NEW ORLEANS- Chief Judge Brian A. Jackson of the Middle District of Louisiana ruled today in favor of Plaintiffs Elzie Ball, Nathaniel Code, and James Magee in their lawsuit against the Louisiana Department of Public Safety and Corrections regarding the extreme heat conditions on Death Row at Angola. Chief Judge Jackson ruled that these conditions violate the Eighth Amendment's protection against cruel and unusual punishment, and found that "it is beyond dispute that a permanent injunction against Defendants serves the public interest in that it will enforce the fundamental rights enshrined in the United States Constitution." To remedy these conditions, Judge Jackson ordered the Defendants to "immediately develop a plan to reduce and maintain the heat index in the Angola death row tiers at or below 88 degrees Fahrenheit."
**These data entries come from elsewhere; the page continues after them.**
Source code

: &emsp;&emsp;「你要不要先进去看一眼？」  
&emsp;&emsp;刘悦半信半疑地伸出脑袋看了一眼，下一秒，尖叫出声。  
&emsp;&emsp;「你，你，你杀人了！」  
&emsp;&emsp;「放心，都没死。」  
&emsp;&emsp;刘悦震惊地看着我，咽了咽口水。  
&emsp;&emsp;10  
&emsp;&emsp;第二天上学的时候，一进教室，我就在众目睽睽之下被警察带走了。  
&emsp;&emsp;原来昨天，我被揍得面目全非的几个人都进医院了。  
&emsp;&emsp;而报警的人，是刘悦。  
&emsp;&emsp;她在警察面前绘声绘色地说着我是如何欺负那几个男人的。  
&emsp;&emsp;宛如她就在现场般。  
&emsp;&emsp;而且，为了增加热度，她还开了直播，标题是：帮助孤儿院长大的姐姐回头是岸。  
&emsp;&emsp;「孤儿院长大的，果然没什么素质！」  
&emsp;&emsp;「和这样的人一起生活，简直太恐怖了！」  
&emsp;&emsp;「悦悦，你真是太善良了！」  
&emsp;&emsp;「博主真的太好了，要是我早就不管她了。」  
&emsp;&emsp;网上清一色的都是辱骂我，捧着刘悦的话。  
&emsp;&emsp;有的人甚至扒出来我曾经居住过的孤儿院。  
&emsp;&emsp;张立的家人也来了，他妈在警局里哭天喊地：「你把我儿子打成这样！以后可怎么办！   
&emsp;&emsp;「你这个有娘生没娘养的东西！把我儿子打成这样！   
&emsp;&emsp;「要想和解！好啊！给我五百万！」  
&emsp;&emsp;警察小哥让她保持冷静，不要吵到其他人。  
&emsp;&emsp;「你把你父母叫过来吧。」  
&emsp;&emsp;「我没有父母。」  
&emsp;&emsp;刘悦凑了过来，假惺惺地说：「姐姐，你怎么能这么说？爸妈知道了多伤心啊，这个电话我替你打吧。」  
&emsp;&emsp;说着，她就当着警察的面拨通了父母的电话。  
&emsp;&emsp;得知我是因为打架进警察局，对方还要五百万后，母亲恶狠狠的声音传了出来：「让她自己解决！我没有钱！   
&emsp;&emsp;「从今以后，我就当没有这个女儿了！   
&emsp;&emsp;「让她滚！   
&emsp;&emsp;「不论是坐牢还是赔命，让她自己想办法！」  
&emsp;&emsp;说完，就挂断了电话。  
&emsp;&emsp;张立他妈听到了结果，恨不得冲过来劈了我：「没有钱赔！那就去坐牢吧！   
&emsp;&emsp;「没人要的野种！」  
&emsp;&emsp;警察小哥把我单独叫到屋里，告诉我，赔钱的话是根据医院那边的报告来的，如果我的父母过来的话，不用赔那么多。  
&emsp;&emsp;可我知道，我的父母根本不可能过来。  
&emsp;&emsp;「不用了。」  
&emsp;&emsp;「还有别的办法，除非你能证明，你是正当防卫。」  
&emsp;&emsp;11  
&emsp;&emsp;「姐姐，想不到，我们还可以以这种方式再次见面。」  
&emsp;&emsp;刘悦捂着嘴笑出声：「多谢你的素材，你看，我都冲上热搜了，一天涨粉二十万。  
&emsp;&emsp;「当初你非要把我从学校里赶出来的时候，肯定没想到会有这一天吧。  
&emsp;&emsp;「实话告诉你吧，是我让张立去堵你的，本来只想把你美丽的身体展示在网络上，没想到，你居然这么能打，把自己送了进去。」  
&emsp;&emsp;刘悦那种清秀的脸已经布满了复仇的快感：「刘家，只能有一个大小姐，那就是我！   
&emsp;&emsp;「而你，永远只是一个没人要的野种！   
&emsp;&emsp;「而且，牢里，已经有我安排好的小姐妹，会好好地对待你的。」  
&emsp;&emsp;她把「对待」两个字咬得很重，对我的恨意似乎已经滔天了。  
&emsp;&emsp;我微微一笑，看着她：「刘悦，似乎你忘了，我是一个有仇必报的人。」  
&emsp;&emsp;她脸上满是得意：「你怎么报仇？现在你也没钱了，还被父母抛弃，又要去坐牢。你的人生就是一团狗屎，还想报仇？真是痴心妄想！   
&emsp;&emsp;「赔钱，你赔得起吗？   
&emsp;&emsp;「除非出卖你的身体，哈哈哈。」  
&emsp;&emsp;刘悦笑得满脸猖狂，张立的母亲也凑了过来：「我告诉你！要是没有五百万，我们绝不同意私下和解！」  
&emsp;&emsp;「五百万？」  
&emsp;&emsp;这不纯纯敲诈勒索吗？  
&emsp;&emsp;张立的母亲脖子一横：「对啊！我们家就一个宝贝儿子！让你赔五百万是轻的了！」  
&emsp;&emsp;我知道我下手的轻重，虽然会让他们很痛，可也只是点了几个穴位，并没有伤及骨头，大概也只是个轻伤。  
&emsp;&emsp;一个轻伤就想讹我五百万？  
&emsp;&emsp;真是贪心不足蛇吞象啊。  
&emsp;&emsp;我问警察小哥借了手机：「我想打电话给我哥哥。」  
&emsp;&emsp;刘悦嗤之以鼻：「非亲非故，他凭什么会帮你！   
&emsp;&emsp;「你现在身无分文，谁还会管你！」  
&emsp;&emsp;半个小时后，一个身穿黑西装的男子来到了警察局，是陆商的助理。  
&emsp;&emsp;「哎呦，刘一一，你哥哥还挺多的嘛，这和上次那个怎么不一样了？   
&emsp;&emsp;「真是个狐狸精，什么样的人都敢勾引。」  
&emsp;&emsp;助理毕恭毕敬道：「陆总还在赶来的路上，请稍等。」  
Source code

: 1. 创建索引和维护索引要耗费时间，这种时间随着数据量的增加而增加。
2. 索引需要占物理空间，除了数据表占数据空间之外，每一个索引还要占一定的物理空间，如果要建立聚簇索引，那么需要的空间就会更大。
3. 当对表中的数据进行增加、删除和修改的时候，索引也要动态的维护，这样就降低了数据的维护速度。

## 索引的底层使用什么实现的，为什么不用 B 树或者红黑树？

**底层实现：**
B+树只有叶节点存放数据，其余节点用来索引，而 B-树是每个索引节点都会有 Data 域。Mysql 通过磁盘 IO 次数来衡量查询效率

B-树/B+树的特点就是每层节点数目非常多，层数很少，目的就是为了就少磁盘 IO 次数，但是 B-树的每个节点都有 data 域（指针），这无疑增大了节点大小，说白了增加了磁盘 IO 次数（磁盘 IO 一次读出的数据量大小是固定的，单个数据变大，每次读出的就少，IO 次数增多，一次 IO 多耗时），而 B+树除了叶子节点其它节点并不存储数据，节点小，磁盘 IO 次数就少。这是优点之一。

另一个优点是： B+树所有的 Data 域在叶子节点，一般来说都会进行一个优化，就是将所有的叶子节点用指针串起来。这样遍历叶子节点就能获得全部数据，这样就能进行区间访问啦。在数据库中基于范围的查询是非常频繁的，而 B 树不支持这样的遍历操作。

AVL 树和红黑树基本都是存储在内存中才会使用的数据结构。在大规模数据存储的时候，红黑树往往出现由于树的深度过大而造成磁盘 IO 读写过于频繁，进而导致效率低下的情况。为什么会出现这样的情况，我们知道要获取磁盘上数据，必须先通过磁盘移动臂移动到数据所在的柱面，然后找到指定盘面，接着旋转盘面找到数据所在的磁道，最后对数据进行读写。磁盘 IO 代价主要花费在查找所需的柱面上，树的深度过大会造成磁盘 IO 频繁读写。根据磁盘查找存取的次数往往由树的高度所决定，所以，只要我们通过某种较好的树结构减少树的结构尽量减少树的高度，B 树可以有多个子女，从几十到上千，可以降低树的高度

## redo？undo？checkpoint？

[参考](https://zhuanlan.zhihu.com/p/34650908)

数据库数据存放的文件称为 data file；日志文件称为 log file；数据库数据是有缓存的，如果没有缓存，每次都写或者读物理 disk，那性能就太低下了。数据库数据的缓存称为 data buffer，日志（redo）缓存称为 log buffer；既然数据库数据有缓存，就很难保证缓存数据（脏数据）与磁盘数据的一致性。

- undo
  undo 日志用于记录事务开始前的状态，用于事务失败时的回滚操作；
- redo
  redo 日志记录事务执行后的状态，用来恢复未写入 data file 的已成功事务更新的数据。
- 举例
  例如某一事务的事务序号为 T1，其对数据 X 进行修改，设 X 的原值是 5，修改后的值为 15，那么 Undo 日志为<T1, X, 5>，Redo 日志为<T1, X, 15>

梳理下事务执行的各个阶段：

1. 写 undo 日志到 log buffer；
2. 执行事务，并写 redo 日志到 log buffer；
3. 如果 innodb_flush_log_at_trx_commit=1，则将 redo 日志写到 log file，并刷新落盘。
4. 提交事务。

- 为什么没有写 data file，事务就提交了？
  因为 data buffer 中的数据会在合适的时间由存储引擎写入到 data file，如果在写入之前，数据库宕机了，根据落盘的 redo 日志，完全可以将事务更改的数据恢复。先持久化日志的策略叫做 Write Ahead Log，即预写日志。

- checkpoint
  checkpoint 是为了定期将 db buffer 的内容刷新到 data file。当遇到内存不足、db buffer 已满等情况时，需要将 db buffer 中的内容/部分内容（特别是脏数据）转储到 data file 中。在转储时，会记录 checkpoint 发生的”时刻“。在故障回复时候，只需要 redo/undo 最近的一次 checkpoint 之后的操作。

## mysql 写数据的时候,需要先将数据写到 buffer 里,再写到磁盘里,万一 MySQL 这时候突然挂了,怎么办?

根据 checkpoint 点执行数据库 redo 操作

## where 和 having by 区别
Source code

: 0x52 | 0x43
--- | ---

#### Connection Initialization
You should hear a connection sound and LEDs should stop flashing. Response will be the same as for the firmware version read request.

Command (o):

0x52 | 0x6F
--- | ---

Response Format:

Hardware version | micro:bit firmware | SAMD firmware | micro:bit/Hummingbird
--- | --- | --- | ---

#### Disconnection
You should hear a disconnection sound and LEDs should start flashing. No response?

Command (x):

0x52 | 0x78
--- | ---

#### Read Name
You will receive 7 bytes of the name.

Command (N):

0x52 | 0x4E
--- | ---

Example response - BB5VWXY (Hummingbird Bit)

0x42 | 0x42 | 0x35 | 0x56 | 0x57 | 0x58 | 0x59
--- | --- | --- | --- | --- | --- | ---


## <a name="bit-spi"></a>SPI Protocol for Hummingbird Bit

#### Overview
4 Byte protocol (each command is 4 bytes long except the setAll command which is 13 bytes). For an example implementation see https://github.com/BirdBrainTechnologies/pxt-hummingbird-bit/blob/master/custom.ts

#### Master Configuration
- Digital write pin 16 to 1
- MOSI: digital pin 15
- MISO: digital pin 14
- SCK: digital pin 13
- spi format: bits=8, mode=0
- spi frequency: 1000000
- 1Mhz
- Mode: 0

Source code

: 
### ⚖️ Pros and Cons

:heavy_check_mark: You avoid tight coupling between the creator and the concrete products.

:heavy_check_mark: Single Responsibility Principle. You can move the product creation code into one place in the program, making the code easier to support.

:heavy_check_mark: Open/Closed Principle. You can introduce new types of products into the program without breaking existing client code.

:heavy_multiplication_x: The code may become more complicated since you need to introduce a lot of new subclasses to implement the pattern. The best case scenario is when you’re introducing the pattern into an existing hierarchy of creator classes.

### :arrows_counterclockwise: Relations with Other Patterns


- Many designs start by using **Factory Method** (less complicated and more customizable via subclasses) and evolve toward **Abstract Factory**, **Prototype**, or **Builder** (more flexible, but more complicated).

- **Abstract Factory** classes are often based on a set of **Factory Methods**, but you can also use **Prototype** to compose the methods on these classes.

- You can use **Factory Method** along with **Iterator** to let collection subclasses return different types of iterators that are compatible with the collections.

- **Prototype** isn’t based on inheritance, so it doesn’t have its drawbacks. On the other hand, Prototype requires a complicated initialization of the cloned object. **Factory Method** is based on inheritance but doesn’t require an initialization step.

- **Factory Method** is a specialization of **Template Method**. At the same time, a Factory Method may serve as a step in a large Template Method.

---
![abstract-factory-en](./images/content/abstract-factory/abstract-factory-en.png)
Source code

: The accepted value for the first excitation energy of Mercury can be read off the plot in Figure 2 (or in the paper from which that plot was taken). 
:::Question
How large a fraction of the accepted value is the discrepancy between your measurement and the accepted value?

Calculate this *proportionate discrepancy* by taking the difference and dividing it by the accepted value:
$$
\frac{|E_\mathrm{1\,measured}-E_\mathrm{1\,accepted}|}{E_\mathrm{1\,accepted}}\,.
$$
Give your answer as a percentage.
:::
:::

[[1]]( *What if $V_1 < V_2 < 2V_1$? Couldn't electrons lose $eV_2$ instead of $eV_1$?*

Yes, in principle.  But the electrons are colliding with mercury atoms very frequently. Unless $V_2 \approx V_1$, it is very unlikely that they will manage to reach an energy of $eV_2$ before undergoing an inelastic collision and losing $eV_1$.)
The Court issued several rulings today, including granting in part Plaintiffs' Motion for Sanctions regarding evidence tampering. The Court went on to order a hearing where it will consider personal sanctions against the attorneys representing the state for their "alarming lack of candor."
New Orleans non-profit organization The Promise of Justice Initiative (PJI) and the law firm Bird Marella, along with attorney Steve Scheckman of the law firm Schiff, Scheckman and White, initiated the case on behalf of the plaintiffs in June 2013, alleging violations of the Eighth Amendment, as well as of federal disability statutes, due to extreme and unsafe temperatures in Angola's Death Row facility during the summer months. The defendants include the Department of Public Safety and Corrections, its Secretary James LeBlanc, Burl Cain, Warden of Angola and Angela Norwood, Warden of Death Row of the Penitentiary. The plaintiffs are Death Row inmates Elzie Ball, Nathaniel Code, and James Magee. The lawsuit sought no monetary damages, instead seeking only that the temperatures be controlled and kept within safe levels.